■ WHAT IS NEEDED ■
Return verbatim the run of lines that opens with the line holding "right hip: (652, 293, 1)" and closes with the last line of the records.

■ GIVEN DATA ■
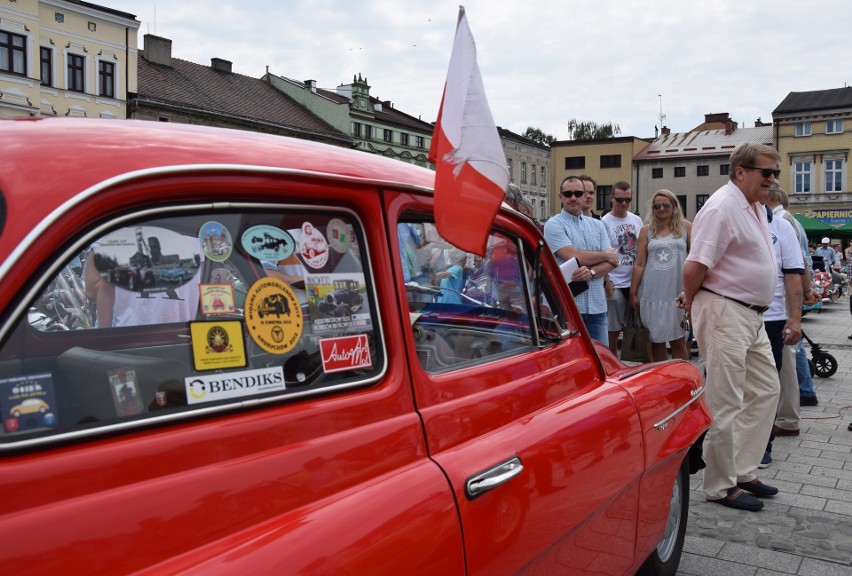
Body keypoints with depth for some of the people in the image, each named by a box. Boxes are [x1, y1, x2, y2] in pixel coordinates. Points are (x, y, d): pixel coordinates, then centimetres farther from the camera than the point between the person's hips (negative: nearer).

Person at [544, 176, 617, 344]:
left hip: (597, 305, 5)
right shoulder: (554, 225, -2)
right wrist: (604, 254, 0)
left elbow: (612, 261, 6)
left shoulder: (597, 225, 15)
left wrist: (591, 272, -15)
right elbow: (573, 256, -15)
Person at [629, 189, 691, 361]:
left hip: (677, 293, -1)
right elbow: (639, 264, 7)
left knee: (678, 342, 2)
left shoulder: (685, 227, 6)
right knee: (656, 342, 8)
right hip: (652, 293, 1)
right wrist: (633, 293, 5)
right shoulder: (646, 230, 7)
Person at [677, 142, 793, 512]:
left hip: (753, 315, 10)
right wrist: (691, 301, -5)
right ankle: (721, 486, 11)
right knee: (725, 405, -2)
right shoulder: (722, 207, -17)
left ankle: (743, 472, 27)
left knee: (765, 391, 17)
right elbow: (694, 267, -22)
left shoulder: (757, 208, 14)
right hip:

■ OUTPUT FOR THIS EXERCISE ■
right hip: (652, 293, 1)
right wrist: (633, 293, 5)
right shoulder: (646, 230, 7)
Person at [677, 142, 793, 512]:
left hip: (753, 315, 10)
right wrist: (691, 301, -5)
right ankle: (721, 486, 11)
right knee: (725, 405, -2)
right shoulder: (722, 207, -17)
left ankle: (743, 472, 27)
left knee: (765, 391, 17)
right elbow: (694, 267, -22)
left shoulder: (757, 208, 14)
right hip:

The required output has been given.